The new photo has a very dirty, very flaked and faded red cross.
By the way, has anyone seen the full 'filmed by a local' video or is only the ITV edited version available ?
Posted by: davidp | Monday, September 04, 2006 at 10:26 AM
There's another "dog that didn't bark" aspect to Sarah Smiles' report in The Age that hasn't been remarked on.
We (blog-readers only) have now been exposed to multiple instances of misconduct in the media's coverage of the Lebanon War. In particular, Western correspondents have been extensively handled and sometimes threatened by Hezbollah "minders". In the case of the bombing of the building in Qana, photojournalists participated in stage-managed "passion plays" in order to score the most heart-wrenching and graphically moving pictures.
All of this, without any effort to inform the audience of the compromises that reporters had agreed to in order to get the story--even after the journalists had left the areas under Hezbollah control.
Now we read Sarah Smiles in The Age.
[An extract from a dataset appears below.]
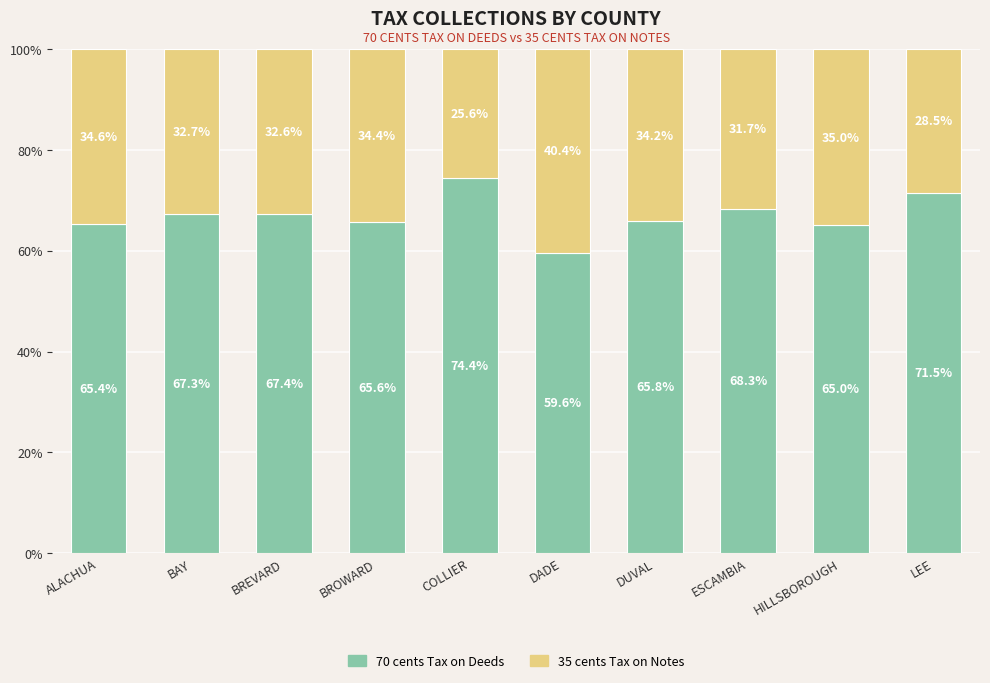

Count the number of data series in this chart.

2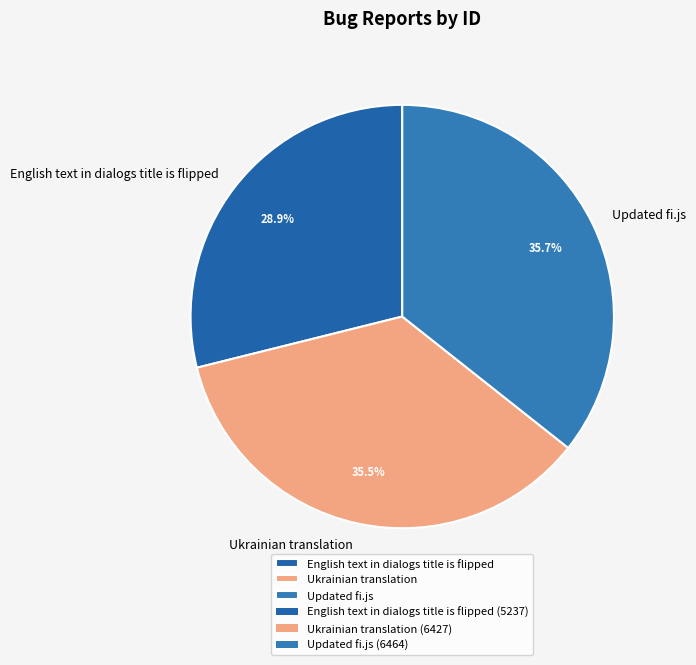

To the nearest percent, what is the average slice percentage?

33%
She reports on the results of a first-hand visit to the yard containing the ambulance documented at Zombietime's website, and another, more damaged ambulance as well. She writes
The Age visited the yard where the bombed out ambulances are now parked. This reporter saw the ambulance that Mr Fawaz was in. It appeared to have been hit by a weapon that punctured a huge hole through the back.
Yet she apparently came back from her visit with only a single low-res image of the new alleged Israeli target.
This South Lebanan yard was presumably in Hezbollah territory. Was it? Smiles doesn't say.
She was presumably accompanied by minders. Was she? Smiles doesn't say.
She presumably would have liked to have taken extensive photographic documentation of the scene. Is that what she wanted? Smiles doesn't say.
Was her access controlled by or impeded by her hypothetical Hezbollah minders? We have no way of knowing, but given the disgraceful pattern of reportage that Smiles' colleagues have readily agreed to, we can guess at answers to all these questions, and evaluate her credibility accordingly.